**TASK DETAILS:** From the article on the NASDAQ's return to its 2000 levels, give the part that opens with the words "The Bear’s Lair: Are" and closes with "than in 2000." again, substituting "analysts" for "commentators".

**TEXT PROVIDED:**
·····
The Bear’s Lair: Are we better off than in 2000?

The NASDAQ Composite Stock Index this week broke out to 14-year highs, reaching levels not seen since March 2000, within 10% of its all-time closing peak of 5,048.62 on March 10 of that year (by the end of that month it was already below current levels.) At that time I thought, along with many commentators, that absent major inflation we would not see that NASDAQ level again in our lifetimes – unlike the Dow Jones and S&P 500 indices, which were less egregiously overpriced. It is thus worth pondering why the index had reached such nosebleed levels again, and what about today’s environment might justify higher valuations than in 2000.

The NASDAQ composite index’s rise in the years before 2000 wasn’t exactly healthy. The index, whose base was 100 at its foundation in 1971, hit 1,000 only in July 1995, at a time when the market as a whole was already well into bubble mode and Fed chairman Alan Greenspan had already (five months earlier) taken the brakes off money supply creation. It rose moderately quickly to 2,000 in 1998 then accelerated as the dot-com bubble reached its apogee, with much of the hype surrounding an expected increase in tech spending by companies seeking to avoid the “Y2K” disaster in which supposedly all legacy computer systems would fail to account for the advent of the new millennium.

Needless to say, the predicted disaster didn’t happen, and one’s sympathy remains with the Italian trade minister who in January 2000 congratulated himself on having done nothing whatever to prepare for the supposed tech apocalypse. Nevertheless, even the passing without incident of the magic date did nothing to halt the rise in the NASDAQ index, which having passed 4,000 only in late December 1999 peaked at over 5,000 in March 2000.
·····
**EXTRACTED INFORMATION:**
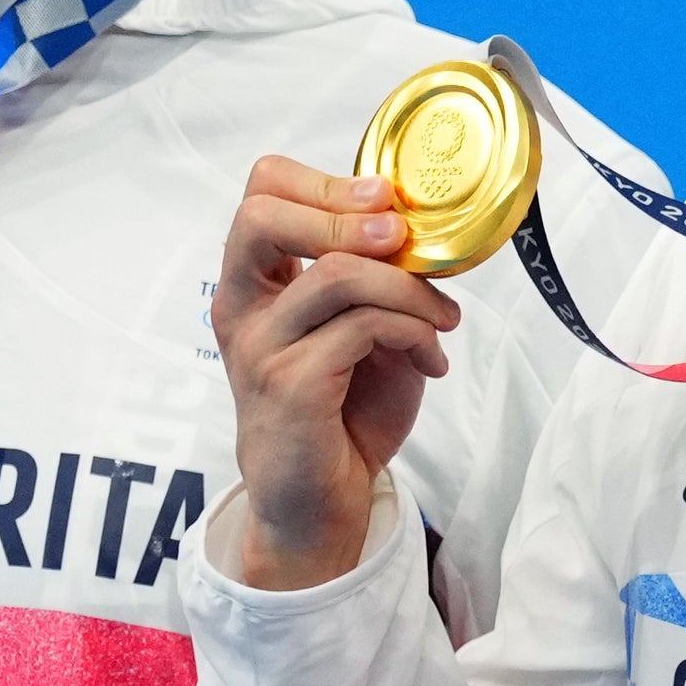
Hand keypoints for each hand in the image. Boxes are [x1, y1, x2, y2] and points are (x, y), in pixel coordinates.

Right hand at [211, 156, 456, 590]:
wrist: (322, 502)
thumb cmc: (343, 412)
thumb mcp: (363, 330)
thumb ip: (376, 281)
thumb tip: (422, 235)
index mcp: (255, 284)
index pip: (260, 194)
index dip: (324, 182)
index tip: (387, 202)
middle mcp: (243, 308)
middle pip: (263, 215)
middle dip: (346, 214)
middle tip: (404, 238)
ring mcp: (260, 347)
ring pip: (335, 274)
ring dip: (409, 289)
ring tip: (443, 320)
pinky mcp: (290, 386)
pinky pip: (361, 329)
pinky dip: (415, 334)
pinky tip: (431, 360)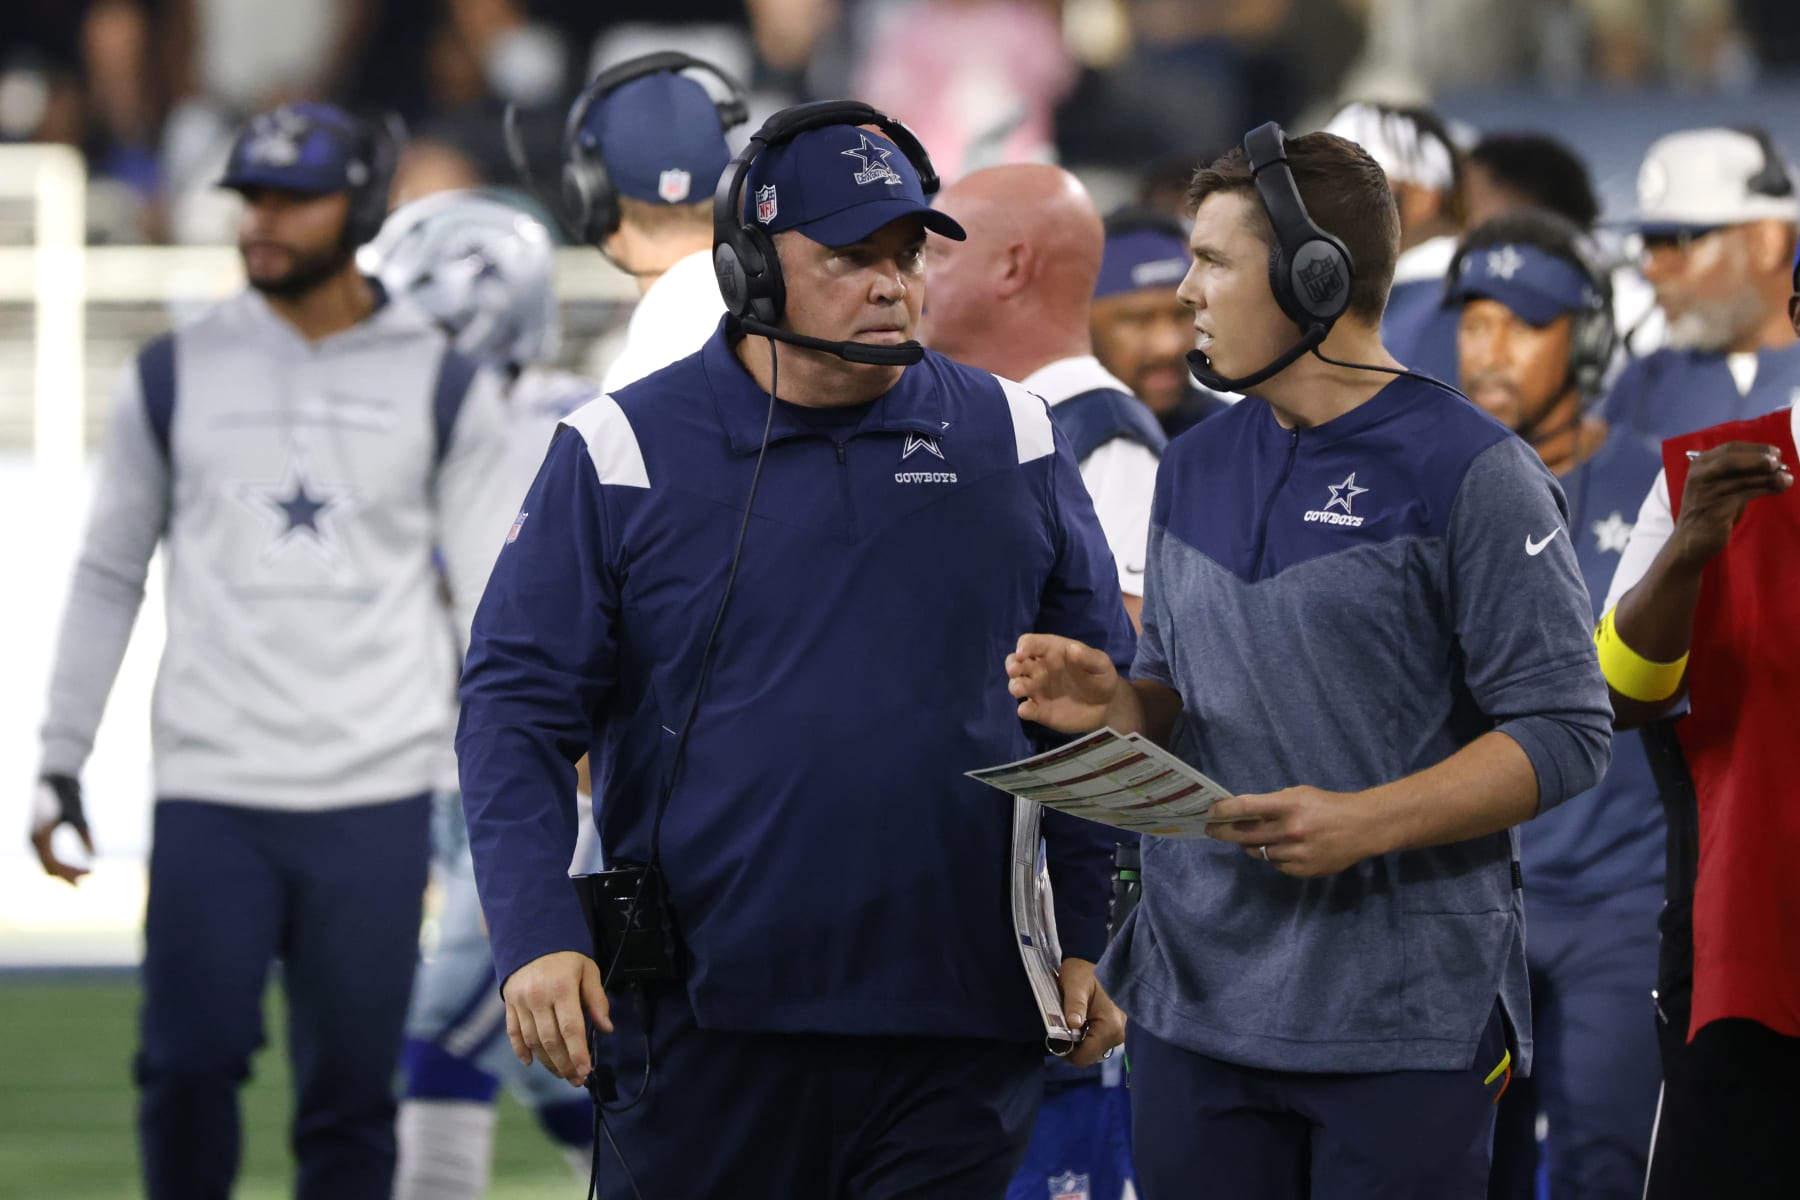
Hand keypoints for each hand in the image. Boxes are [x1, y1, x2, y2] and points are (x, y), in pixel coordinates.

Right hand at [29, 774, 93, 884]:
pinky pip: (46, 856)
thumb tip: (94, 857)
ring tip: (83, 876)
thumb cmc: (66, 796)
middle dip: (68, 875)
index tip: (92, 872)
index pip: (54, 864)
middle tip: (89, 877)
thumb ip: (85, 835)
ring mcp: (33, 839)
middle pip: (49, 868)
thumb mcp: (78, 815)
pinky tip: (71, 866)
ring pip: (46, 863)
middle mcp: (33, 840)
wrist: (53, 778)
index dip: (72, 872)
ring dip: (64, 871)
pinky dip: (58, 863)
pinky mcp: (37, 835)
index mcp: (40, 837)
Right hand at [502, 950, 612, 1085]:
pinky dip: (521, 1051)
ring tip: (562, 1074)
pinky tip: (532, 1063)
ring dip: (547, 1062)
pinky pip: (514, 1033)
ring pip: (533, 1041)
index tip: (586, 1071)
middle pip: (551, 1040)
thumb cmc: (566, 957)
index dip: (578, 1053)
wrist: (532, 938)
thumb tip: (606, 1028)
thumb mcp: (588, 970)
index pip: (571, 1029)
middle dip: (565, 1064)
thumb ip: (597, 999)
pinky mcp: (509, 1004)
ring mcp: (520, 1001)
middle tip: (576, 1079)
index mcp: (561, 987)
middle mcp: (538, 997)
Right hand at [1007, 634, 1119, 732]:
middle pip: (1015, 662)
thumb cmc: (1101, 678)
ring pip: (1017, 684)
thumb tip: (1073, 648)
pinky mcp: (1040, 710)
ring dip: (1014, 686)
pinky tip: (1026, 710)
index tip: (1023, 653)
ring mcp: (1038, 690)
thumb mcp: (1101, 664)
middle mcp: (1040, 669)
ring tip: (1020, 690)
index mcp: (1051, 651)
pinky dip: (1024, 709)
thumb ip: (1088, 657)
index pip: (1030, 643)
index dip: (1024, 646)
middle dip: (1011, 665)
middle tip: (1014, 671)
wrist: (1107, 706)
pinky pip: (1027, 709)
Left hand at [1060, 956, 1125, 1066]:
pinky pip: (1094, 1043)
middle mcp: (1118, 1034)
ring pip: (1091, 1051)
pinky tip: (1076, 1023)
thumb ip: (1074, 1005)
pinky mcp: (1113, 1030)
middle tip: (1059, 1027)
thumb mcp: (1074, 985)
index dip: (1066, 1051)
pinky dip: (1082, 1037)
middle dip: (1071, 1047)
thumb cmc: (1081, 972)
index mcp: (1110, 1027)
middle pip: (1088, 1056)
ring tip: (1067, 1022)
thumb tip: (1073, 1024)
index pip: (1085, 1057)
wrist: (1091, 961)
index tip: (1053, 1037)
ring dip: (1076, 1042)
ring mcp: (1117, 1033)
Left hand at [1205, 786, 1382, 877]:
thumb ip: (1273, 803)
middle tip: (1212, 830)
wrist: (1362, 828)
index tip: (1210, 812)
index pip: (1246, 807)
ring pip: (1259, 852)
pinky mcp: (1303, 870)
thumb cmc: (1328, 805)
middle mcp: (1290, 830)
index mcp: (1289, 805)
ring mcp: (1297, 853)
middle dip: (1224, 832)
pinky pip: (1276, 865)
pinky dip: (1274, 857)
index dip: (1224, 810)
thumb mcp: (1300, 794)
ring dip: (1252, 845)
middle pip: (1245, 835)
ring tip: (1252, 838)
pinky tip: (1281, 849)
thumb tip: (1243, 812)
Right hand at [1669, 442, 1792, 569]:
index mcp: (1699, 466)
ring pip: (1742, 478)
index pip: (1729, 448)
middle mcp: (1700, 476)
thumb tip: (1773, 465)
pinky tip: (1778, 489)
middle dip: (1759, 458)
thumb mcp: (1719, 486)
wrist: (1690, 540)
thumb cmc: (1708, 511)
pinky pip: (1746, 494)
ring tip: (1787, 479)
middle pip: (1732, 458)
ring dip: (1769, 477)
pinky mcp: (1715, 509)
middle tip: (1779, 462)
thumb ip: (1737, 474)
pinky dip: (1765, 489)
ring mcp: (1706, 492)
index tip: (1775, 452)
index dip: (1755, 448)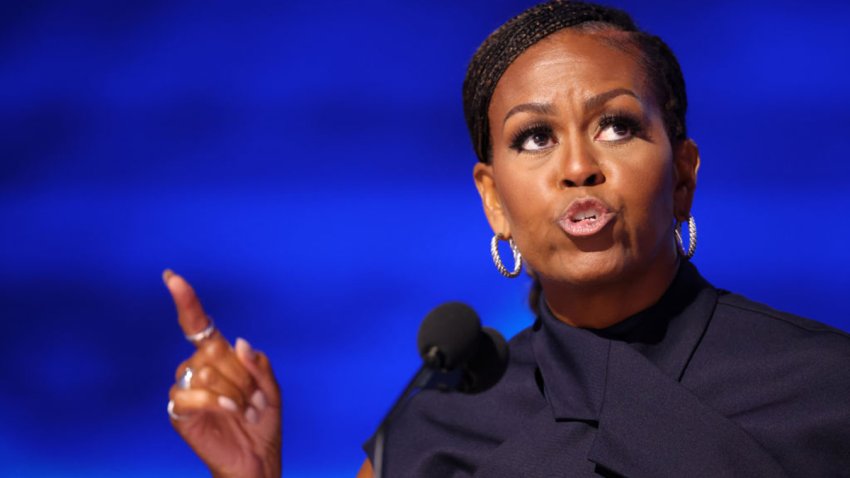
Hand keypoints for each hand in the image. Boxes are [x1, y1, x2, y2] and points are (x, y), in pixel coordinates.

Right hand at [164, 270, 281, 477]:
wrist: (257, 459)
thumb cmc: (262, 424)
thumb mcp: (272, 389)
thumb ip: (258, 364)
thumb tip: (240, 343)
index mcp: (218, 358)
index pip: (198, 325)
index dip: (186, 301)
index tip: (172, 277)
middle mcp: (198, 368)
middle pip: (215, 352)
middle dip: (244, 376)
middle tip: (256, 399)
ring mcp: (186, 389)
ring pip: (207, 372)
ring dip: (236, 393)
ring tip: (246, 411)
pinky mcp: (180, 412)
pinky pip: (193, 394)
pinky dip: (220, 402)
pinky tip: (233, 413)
·····
**THE COMPLETED TASK:**
The Bear’s Lair: Are we better off than in 2000?

The NASDAQ Composite Stock Index this week broke out to 14-year highs, reaching levels not seen since March 2000, within 10% of its all-time closing peak of 5,048.62 on March 10 of that year (by the end of that month it was already below current levels.) At that time I thought, along with many analysts, that absent major inflation we would not see that NASDAQ level again in our lifetimes – unlike the Dow Jones and S&P 500 indices, which were less egregiously overpriced. It is thus worth pondering why the index had reached such nosebleed levels again, and what about today’s environment might justify higher valuations than in 2000.